For anyone interested in how eye makeup techniques for mature skin work around similar concerns, the principle is the same: a clean, controlled base always outperforms a heavily prepped one.
Preventing mascara smudges before they happen
The most efficient fix, as Tommy points out, is prevention. Before applying mascara, he recommends dusting a thin layer of loose powder directly onto the lashes. This creates a slightly textured, dry surface that gives mascara something to adhere to, while simultaneously reducing the oil transfer that leads to smudging throughout the day.
Applying a thin coat of loose powder to your lashes before mascara creates a drier surface for the formula to grip, which reduces smudging and extends wear throughout the day.
The logic mirrors what many makeup artists do when building long-wear looks. Setting products with powder at each stage, rather than waiting until the end, creates a more stable finish overall. The same principle applies here at the lash level.
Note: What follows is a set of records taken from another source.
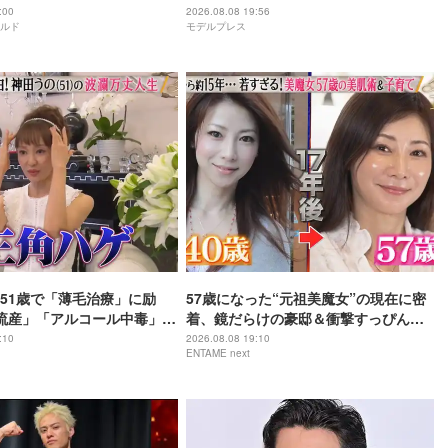
リームチームで心込めて挑む【24時間
:00
2026.08.08 19:56
ルド
モデルプレス
テレビ49】
51歳で「薄毛治療」に励
57歳になった“元祖美魔女”の現在に密
流産」「アルコール中毒」自
着、鏡だらけの豪邸＆衝撃すっぴん姿
赤裸々告白
を披露
:10
2026.08.08 19:10
ENTAME next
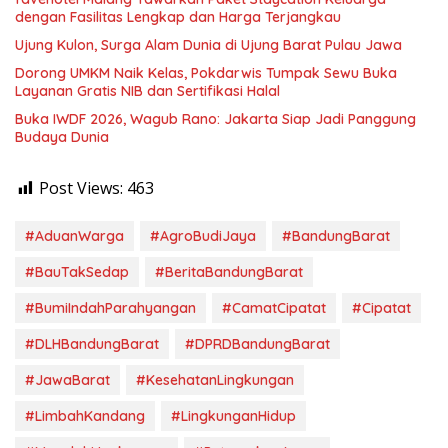
dengan Fasilitas Lengkap dan Harga Terjangkau
Ujung Kulon, Surga Alam Dunia di Ujung Barat Pulau Jawa
Dorong UMKM Naik Kelas, Pokdarwis Tumpak Sewu Buka
Layanan Gratis NIB dan Sertifikasi Halal
Buka IWDF 2026, Wagub Rano: Jakarta Siap Jadi Panggung
Budaya Dunia
Post Views:
463
#AduanWarga
#AgroBudiJaya
#BandungBarat
#BauTakSedap
#BeritaBandungBarat
#BumiIndahParahyangan
#CamatCipatat
#Cipatat
#DLHBandungBarat
#DPRDBandungBarat
#JawaBarat
#KesehatanLingkungan
#LimbahKandang
#LingkunganHidup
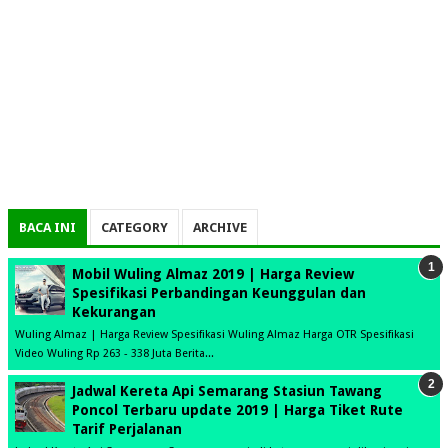
BACA INI
CATEGORY
ARCHIVE
Mobil Wuling Almaz 2019 | Harga Review
Spesifikasi Perbandingan Keunggulan dan
Kekurangan
Wuling Almaz | Harga Review Spesifikasi Wuling Almaz Harga OTR Spesifikasi
Video Wuling Rp 263 - 338 Juta Berita...
Jadwal Kereta Api Semarang Stasiun Tawang
Poncol Terbaru update 2019 | Harga Tiket Rute
Tarif Perjalanan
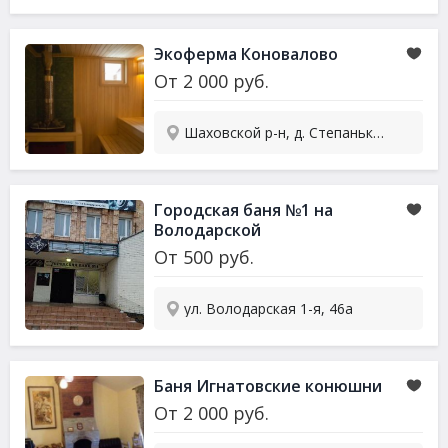
Экоферма Коновалово
От
2 000
руб.
Шаховской р-н, д. Степаньково, 1
Городская баня №1 на
Володарской
От
500
руб.
ул. Володарская 1-я, 46а
Баня Игнатовские конюшни
От
2 000
руб.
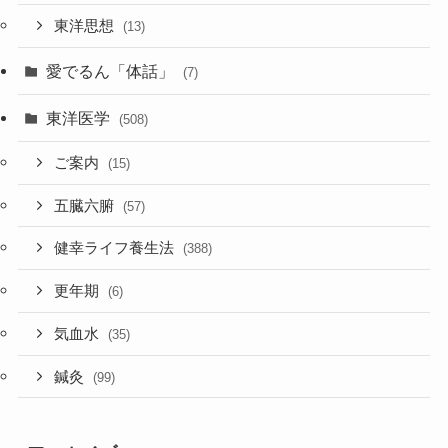
東洋思想
(13)
愛でるん「体話」
(7)
東洋医学
(508)
ご案内
(15)
五臓六腑
(57)
健幸ライフ養生法
(388)
更年期
(6)
気血水
(35)
鍼灸
(99)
Concrètement, this preventive step costs nothing extra if loose powder is already part of the routine. And combined with the dry removal technique, it forms a complete system: reduce smudging from the start, and correct it cleanly when it does occur. The viral success of Tommy's TikTok, tagged with #mascara, #mascarahacks, and #makeuptips, suggests that this gap in standard beauty advice was wider than most people realized. Sometimes the most effective makeup hacks are not about adding more products but about changing the order and method of what's already in the bag.
For those who approach their full routine with the same level of detail, techniques like hiding a pimple quickly or achieving a smoky eye on mature skin follow the same logic: precision and the right tool at the right moment make all the difference.